Where work is the major life activity at issue, the proposed regulations explain that the individual need not show that she is limited in her ability to perform a wide range of jobs, but rather that the individual is limited in her ability to perform her job and jobs with similar physical requirements.

Significantly, under the proposed regulations, a condition that is episodic or in remission (such as cancer or epilepsy) is still a disability if it would substantially limit a major life activity when active.

The proposed regulations list several conditions that "will consistently meet the definition of disability:"deafness, blindness, intellectual disability (formerly referred to as mental retardation), partially or completely missing limbs, mobility impairments requiring the use of a wheelchair, autism, cancer, cerebral palsy, diabetes, epilepsy, HIV or AIDS, multiple sclerosis and muscular dystrophy, major depression, bipolar disorder, post-traumatic stress disorder, obsessive compulsive disorder, and schizophrenia.

Conditions that ordinarily will not be considered disabilities are temporary, non-chronic impairments of short duration with little or no residual effects, such as the common cold or flu, or a sprain or broken bone that is expected to heal completely.

The proposed regulations also expand the meaning of the term "regarded as disabled." To succeed on a claim that the employer discriminated against an employee because the employer "regarded" the employee as disabled, the employee need only show that the employer took adverse action against the employee because the employer regarded the employee as having an impairment. The employee does not have to prove that the employer believed the impairment "substantially limited" the employee's ability to perform major life activities. However, the impairment must be more than minor or transitory (such as a cold or the flu). The proposed regulations provide, by way of example, that if an employer refuses to hire an applicant with a facial tic (even though the employer does not know the facial tic is caused by Tourette's Syndrome), the EEOC would consider the employer to have regarded the applicant as disabled.

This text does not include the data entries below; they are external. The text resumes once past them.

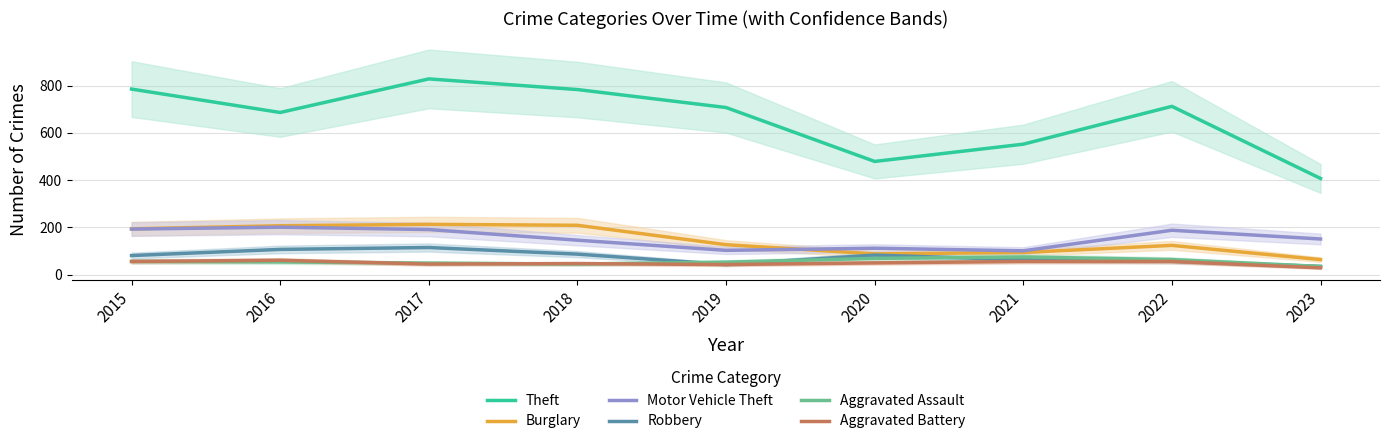

Which series changed the most between 2019 and 2020?

Theft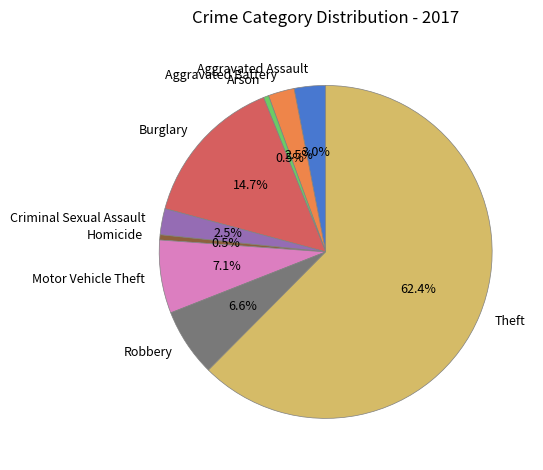

The Motor Vehicle Theft slice represents 7% of the pie. True or false?

True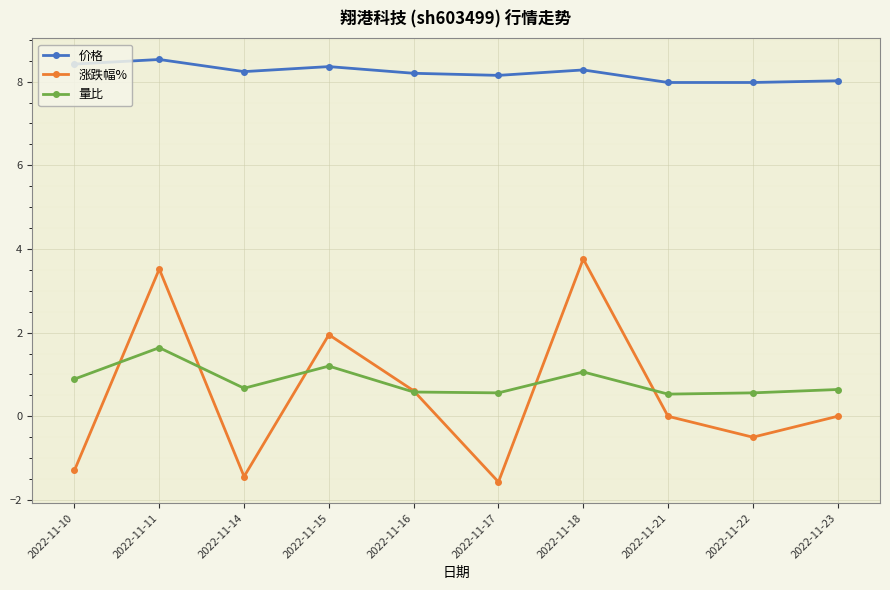

True or false: 量比 and 涨跌幅% intersect in this chart.

True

The ADAAA and its accompanying proposed regulations greatly expand the meaning of the term disabled under federal law. This change does not greatly impact California employers who are already covered by California's historically broad definition of disability under California's Fair Employment and Housing Act. However, multi-state employers will be impacted. The change is also likely to change the focus of disability discrimination litigation such that there will be much less focus on litigating the issue of whether or not an employee is disabled (most will be) and more focus on the issue of whether the motivation for the employer's adverse action was discrimination or a legitimate, non-discriminatory reason.

The proposed regulations can be accessed here. The proposed regulations are open for a public comment period through November 23, 2009. In addition, the EEOC will be holding four town hall meetings this November in Chicago, San Francisco, New Orleans, and Philadelphia, to share information and gather comments about the proposed regulations. Formore information, visit the EEOC website at www.eeoc.gov.

Although the proposed regulations are not final yet, the ADAAA is final and is current law. As a result, covered employers should ensure that management and/or human resource personnel are trained in understanding and applying the new law when addressing disability issues in the workplace.